Python for non-programmers

Kragen Sitaker kragen at dnaco.net
Mon Mar 6 13:25:59 EST 2000


In article <NDBBKEGCHLLCCFMJKMIHEEKPDAAA.infonuovo at email.com>,
Dennis E. Hamilton <infonuovo at email.com> wrote:
>I am teaching my 35-year-old son about programming using Python.

Terrific article.

You might try to convince your son to call himself a "whitesmith" or a
"codesmith" rather than a "cybersmith".  "Cyber-" is one of those
prefixes that marks you as being one of the, um, out-group.

About Python for beginners: I'm not a beginner at programming (at
least, I don't think so; I've never written a program that was more
than 2000 lines long, though), but I'm a beginner at Python.  I had
some irritating problems with error messages when writing my first
useful Python programs this morning.

EOF SyntaxError
---------------

	The more amusing one was the SyntaxError at the end of my
	file.  The interpreter error message helpfully pointed out the
	erroneous line: the blank line at the end of the file, with a
	caret helpfully pointing out the beginning of the line.

	I looked for unterminated strings, mismatched parens, etc., to
	no avail.

	I deleted the several hundred lines of '''-ed out Perl code
	before the end of file.

	SyntaxError.  Blank line with a caret.

	I commented out the last routine in the file.  No Syntax
	Error.

	I uncommented the first line of the routine ("def test1():").
	SyntaxError.  Hmm, guess that's where the problem is.

	At this point, the Alert Python Reader recognizes that I have
	just commented out the original error and inserted a new one.
	The Slow Python Newbie, however, doesn't have any idea.  I had
	a suspicion that was what I had done; I added a 'pass'
	statement, and the SyntaxError went away.

	Line by line, I uncommented the routine, recompiling ("python
	-c 'import rat_cont'") every time.  The error was on (surprise)
	the last line.  I was missing a right-paren.

	The point of this painful, boring story is that the error
	message was extremely unhelpful, almost to the point of being
	actively deceptive.  A little more detail ("expected ) matching
	( on line 102" --- or even "expected )") would have been
	*incredibly* useful.  I spent most of my time looking for
	mismatched string quotes.

	(I hit % in vi a lot more after that, too. :)

	I was going to say that Perl was much better about things like
	this, because it usually diagnoses my syntax errors correctly,
	but in this particular case, it is completely unhelpful.

TypeError
---------

	My second minor irritation was the TypeError.  It explained
	helpfully, "illegal argument type for built-in operation", and
	told me what line it was on.  Unfortunately, that line
	contained several expressions, one of which contained several
	variables and several built-in operations, and as far as I
	could tell, there was no way that any of them could have been
	anything but an integer.

::::

• Parts of the exercise:
[A] Sum up the post about Python error messages in two sentences.
[B] Reproduce everything in the post from "Terrific article." down to "the, um, out-group.".
The entries after this point are separate material with no tie to the post.

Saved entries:
::::

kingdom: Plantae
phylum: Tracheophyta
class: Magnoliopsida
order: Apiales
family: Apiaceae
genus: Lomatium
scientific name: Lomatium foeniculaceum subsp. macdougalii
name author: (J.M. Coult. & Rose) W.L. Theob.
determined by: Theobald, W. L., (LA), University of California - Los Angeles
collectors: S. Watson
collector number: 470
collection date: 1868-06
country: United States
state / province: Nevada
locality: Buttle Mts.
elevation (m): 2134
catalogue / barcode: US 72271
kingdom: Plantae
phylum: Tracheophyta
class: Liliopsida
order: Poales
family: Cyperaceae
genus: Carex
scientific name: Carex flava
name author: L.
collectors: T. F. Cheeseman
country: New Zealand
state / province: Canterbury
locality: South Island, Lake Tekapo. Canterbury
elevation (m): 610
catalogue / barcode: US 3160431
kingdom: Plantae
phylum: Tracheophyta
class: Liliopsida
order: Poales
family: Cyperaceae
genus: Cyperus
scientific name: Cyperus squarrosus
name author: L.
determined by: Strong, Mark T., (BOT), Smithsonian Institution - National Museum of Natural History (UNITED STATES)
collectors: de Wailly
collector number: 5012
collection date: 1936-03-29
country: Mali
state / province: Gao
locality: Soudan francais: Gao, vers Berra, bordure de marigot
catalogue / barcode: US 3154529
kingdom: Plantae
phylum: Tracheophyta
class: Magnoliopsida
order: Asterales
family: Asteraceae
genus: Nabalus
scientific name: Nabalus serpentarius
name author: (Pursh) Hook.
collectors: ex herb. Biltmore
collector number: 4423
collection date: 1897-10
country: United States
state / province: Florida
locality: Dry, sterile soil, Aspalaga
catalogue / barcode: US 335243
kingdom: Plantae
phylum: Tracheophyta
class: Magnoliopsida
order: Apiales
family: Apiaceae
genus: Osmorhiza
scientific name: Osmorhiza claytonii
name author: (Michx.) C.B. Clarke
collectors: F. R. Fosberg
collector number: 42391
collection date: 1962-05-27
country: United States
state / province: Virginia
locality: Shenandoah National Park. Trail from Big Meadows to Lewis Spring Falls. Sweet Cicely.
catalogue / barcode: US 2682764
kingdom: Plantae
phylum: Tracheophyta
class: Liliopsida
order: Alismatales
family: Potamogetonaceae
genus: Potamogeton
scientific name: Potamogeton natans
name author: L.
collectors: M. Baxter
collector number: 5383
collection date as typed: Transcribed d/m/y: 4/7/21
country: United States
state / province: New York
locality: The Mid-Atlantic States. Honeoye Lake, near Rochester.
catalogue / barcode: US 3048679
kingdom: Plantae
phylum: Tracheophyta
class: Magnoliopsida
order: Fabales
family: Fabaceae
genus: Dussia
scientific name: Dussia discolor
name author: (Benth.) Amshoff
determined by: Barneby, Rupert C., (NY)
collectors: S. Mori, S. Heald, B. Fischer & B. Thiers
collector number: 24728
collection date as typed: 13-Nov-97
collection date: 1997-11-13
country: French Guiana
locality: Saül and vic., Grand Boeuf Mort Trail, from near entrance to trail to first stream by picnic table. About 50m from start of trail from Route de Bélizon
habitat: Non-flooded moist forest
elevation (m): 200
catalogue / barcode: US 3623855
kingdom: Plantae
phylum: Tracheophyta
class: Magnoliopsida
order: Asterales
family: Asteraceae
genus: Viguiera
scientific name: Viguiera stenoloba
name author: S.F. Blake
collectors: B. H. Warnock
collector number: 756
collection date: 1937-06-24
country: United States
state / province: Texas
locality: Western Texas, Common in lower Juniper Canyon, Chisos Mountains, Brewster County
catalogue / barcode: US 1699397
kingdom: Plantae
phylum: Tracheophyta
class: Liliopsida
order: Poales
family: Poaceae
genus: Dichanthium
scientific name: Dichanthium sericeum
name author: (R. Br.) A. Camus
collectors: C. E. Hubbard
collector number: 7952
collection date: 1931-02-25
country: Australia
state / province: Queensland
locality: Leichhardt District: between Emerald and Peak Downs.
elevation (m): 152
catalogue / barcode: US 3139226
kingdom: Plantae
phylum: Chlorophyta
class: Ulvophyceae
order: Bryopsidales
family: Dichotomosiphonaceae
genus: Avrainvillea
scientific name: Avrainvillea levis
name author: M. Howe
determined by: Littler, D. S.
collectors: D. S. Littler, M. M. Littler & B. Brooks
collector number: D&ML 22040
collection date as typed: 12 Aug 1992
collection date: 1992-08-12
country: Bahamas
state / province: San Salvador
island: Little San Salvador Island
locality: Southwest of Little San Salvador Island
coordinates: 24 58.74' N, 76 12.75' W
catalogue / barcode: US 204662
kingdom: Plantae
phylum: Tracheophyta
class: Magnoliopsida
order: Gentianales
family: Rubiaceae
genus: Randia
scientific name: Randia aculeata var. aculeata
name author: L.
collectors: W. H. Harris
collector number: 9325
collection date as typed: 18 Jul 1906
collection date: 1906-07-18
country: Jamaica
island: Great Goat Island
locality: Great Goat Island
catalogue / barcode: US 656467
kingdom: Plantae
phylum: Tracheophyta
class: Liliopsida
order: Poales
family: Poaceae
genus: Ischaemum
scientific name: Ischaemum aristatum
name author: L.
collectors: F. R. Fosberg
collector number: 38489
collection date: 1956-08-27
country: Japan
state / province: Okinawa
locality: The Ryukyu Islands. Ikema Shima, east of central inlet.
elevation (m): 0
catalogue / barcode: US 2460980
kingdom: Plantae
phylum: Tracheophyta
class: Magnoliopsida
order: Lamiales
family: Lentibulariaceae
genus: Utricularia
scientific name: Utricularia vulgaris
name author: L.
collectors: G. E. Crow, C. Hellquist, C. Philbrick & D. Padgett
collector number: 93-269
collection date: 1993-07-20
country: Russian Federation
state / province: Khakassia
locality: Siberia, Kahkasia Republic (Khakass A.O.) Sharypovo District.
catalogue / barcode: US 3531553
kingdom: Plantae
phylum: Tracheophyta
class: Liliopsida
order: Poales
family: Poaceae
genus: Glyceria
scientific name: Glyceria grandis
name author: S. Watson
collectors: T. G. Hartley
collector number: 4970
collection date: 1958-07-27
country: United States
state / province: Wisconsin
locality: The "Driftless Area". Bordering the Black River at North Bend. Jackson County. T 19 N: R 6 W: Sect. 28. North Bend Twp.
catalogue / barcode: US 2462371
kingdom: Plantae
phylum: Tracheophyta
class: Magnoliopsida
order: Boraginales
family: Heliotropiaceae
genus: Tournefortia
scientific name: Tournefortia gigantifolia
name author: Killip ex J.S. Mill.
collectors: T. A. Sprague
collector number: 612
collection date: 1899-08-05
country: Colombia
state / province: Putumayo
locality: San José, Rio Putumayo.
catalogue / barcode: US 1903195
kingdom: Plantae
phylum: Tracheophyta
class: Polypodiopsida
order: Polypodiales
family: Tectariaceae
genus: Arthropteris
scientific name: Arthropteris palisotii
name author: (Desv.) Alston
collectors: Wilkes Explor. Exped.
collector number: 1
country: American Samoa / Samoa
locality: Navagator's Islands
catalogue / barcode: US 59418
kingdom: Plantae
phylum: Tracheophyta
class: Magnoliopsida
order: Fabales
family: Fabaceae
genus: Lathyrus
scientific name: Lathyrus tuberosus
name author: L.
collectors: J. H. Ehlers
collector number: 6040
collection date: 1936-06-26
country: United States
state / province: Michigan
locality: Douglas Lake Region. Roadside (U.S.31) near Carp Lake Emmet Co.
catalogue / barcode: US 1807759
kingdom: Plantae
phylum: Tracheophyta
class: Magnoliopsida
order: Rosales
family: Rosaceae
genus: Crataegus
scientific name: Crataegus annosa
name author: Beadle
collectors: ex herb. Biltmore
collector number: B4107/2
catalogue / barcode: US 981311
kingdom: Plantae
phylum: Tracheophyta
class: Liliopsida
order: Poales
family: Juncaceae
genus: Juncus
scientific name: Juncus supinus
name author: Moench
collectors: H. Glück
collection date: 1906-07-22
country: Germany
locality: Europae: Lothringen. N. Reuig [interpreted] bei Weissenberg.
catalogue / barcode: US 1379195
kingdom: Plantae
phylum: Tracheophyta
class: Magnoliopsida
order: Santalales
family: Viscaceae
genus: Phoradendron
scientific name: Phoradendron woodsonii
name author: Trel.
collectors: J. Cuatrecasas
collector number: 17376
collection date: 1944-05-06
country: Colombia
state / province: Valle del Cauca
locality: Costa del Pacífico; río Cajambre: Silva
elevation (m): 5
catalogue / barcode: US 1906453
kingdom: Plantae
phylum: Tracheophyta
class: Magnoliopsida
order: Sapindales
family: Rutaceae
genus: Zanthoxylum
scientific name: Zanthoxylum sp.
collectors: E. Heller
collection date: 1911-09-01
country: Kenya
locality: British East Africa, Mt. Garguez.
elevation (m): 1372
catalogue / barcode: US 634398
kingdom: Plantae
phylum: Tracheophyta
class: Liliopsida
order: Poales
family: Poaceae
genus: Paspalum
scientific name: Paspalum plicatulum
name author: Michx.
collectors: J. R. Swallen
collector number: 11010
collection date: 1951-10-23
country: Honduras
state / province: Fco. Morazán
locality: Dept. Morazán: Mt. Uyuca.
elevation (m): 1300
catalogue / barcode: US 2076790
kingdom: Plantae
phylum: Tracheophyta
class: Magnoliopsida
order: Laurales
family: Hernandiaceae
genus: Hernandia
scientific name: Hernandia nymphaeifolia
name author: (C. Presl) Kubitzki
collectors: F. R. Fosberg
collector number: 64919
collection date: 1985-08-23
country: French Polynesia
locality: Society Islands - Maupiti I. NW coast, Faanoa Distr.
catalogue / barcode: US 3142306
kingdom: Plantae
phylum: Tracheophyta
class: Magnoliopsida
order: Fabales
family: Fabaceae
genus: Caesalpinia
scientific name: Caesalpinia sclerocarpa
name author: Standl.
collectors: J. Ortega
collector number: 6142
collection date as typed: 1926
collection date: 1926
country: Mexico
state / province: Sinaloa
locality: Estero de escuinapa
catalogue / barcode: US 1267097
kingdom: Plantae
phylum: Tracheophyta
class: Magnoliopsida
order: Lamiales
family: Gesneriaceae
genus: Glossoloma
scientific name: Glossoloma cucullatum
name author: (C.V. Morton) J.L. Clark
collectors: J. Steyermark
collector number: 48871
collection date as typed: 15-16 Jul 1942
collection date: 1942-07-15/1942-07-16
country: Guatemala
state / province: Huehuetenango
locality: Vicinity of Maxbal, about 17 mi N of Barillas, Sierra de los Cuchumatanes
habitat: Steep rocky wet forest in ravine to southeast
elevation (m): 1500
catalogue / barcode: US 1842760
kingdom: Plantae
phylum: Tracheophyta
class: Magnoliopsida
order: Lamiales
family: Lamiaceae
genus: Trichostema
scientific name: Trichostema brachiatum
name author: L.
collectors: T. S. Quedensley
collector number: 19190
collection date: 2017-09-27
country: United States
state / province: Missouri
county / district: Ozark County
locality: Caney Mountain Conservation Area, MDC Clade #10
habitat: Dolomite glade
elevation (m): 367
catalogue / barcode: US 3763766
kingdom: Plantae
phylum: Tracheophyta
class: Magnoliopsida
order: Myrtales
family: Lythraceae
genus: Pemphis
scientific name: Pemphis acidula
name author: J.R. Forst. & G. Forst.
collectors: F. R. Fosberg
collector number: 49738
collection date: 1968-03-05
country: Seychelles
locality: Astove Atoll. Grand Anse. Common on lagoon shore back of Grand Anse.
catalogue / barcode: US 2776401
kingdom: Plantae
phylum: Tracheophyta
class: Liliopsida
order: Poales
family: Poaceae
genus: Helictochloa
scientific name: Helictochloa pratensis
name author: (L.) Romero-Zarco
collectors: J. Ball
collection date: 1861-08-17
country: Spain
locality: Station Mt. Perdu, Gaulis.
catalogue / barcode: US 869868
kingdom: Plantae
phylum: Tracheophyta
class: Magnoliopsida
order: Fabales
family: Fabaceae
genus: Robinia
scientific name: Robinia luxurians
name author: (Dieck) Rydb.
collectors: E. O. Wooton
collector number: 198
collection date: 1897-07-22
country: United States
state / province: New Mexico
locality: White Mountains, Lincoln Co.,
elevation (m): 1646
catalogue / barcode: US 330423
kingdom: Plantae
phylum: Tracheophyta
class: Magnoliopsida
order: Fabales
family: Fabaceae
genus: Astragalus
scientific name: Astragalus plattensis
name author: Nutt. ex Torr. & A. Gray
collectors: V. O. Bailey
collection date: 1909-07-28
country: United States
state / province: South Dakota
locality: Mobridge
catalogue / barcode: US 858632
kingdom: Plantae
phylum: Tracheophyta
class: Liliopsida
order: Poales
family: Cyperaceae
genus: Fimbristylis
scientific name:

::::

• Solutions per task:
[A] Replying to a post about teaching a grown son programming with Python, the writer praises the article, suggests "whitesmith" or "codesmith" over "cybersmith," and describes irritating error messages met while writing a first set of useful Python programs. A SyntaxError pointed only at the blank last line of the file when the real fault was a missing right-paren, and a TypeError named a line holding several expressions and operations without making clear which one had the wrong type.

[B]
Terrific article.

You might try to convince your son to call himself a "whitesmith" or a
"codesmith" rather than a "cybersmith".  "Cyber-" is one of those
prefixes that marks you as being one of the, um, out-group.